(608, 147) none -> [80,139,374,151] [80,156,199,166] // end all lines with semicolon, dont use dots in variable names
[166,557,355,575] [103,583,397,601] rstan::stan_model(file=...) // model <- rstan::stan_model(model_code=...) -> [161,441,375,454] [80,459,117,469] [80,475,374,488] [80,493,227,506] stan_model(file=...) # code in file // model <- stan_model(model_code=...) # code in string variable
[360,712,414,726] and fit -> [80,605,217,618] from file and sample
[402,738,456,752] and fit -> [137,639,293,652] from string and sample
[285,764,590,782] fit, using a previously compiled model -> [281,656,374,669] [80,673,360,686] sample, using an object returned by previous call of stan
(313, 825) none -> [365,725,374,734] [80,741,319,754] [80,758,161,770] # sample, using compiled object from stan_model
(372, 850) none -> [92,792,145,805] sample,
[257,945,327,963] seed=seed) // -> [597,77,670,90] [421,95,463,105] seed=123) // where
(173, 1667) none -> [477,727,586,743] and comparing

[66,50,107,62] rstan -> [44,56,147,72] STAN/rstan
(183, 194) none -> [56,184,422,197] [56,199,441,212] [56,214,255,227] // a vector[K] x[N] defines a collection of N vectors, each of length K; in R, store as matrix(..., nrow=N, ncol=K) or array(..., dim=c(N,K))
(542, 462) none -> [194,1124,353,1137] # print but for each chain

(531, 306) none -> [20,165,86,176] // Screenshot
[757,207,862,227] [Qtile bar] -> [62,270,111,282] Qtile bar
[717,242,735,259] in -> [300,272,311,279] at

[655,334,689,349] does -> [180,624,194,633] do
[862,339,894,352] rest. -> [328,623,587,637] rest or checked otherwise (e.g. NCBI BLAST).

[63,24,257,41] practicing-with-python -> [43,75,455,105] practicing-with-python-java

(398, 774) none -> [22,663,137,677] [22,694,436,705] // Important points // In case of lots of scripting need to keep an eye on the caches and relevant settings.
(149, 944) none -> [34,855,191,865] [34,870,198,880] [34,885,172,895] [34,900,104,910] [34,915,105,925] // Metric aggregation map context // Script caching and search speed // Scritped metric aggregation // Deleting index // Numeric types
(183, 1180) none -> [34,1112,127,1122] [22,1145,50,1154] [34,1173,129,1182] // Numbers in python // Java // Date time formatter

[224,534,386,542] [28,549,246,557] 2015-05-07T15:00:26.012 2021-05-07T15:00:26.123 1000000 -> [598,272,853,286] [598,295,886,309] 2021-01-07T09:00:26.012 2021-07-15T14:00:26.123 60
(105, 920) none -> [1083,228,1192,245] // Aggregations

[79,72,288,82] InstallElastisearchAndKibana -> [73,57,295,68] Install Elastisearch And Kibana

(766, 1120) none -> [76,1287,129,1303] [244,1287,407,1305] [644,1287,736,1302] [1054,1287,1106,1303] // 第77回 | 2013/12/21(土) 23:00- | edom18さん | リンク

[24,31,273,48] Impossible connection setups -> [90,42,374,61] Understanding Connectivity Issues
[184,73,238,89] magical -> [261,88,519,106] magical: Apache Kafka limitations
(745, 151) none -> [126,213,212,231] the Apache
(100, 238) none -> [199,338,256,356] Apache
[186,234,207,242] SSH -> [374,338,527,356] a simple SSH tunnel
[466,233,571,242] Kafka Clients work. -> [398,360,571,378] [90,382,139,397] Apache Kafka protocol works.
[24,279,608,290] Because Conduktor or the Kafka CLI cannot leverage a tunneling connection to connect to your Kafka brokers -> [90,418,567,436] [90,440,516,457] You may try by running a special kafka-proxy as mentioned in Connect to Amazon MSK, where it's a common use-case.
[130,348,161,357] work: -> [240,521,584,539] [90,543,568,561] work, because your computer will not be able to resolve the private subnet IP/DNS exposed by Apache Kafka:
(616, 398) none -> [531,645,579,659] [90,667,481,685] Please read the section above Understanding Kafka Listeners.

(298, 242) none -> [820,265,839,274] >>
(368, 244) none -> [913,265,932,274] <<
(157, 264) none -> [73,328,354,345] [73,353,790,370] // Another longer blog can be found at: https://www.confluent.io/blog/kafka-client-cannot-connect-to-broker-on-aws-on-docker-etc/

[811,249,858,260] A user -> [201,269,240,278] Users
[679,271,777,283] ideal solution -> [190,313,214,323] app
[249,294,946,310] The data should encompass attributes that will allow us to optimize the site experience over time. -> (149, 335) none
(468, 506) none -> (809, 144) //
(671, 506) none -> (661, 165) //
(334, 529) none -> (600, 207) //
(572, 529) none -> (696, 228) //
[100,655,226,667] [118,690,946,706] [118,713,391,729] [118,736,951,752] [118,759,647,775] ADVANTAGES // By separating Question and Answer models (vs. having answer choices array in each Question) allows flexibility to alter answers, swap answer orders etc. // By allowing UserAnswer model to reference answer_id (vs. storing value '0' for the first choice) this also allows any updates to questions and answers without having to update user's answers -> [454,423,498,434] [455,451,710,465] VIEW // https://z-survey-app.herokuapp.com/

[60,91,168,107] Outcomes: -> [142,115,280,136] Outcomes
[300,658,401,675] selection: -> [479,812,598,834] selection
+--
Problem requirements -
When a line in the data above contains the string "work", copy that line.

Response below -
[466,233,571,242] Kafka Clients work. -> [398,360,571,378] [90,382,139,397] Apache Kafka protocol works.
[130,348,161,357] work: -> [240,521,584,539] [90,543,568,561] work, because your computer will not be able to resolve the private subnet IP/DNS exposed by Apache Kafka:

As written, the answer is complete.